Le syndic procède ensuite à la mise en concurrence des entreprises et fait voter les copropriétaires sur la base des devis recueillis.
Statut du personnel dédié à la gestion des équipements de l’immeuble
Lorsque la gestion des équipements de l’immeuble est confiée à un tiers, quel que soit le cadre contractuel retenu, il convient de s’assurer qu’il n’existe pas de risque de confusion quant à l’employeur des salariés concernés et le statut qui leur est applicable. Le tiers doit ainsi veiller à assumer l’ensemble des prérogatives d’employeur à l’égard de ses propres salariés et, en particulier, exercer de manière effective un pouvoir de direction permanent à leur égard. A défaut, il apparait un risque de reconnaissance de l’existence d’un contrat de travail direct entre ces salariés et le propriétaire de l’immeuble ou le syndic.
Zoom sur les enjeux fiscaux
Ils tiennent principalement dans l’analyse de la nature de travaux réalisés et du cadre dans lequel ils sont engagés – travaux et installations réalisés sur sol propre – ou sur terrain ou immeuble donné à bail à l’entreprise qui réalise les travaux et facture ensuite des prestations de services au bailleur.
Les analyses sont différentes selon les acteurs concernés, syndicats de copropriétaires ou unions de syndicats, copropriétaires personnes physiques ou morales et pour ces derniers, copropriétaires relevant ou non d’un régime d’imposition des revenus professionnels.

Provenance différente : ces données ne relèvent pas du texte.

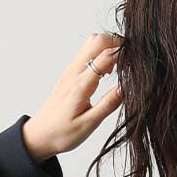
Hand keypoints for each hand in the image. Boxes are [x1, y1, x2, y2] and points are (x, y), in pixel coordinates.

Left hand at [22, 33, 122, 162]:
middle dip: (117, 43)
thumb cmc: (62, 134)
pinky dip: (100, 54)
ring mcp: (71, 71)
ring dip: (108, 47)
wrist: (39, 135)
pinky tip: (107, 71)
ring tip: (119, 66)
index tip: (137, 60)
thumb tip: (125, 89)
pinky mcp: (70, 73)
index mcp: (80, 85)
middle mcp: (74, 73)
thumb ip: (107, 105)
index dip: (124, 54)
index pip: (105, 57)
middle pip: (97, 40)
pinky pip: (87, 54)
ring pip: (91, 43)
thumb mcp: (88, 125)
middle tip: (130, 58)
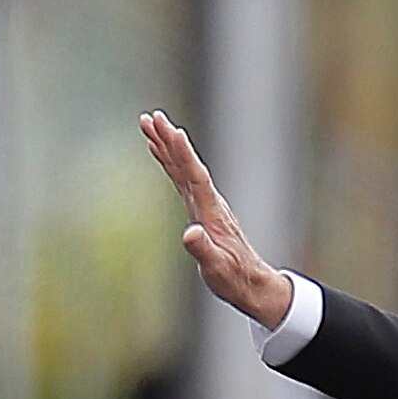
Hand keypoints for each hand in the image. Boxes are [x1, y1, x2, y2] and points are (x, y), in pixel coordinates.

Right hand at [139, 110, 296, 328]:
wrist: (250, 282)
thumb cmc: (233, 277)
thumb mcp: (216, 267)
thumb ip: (203, 250)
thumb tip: (191, 234)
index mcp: (212, 212)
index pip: (197, 176)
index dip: (184, 154)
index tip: (172, 130)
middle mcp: (209, 202)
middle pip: (187, 164)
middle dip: (169, 140)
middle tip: (152, 117)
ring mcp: (204, 203)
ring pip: (182, 166)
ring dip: (166, 144)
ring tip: (148, 122)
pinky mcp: (199, 208)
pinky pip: (181, 177)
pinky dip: (169, 161)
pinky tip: (157, 149)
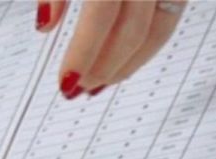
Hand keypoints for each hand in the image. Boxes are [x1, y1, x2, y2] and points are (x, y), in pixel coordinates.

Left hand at [38, 0, 186, 96]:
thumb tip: (44, 26)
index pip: (102, 14)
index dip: (83, 53)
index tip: (65, 83)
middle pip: (132, 30)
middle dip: (104, 67)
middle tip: (79, 88)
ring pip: (157, 31)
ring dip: (128, 64)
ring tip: (102, 81)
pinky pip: (171, 17)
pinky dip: (148, 44)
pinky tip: (127, 58)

Les questions sont classiquement les suivantes : nature immobilisable ou non des travaux réalisés qui impactent en règle générale les parties communes et qui va conditionner, indépendamment de la refacturation éventuelle des dépenses aux locataires, la déductibilité des dépenses (i) des revenus professionnels soit en tant que dotations d’amortissement soit en tant que simples charges d’exploitation, (2) des revenus fonciers dans la limite de la définition que donne l’article 31 du CGI des charges déductibles des revenus fonciers.
Dans le cas de travaux réalisés sur « sol d’autrui » c’est-à-dire sur des terrains ou immeubles donnés à bail, c’est le double débat de la capacité juridique des copropriétaires à consentir certains baux et de l’accession en fin de bail aux travaux et aménagements réalisés sur sol d’autrui.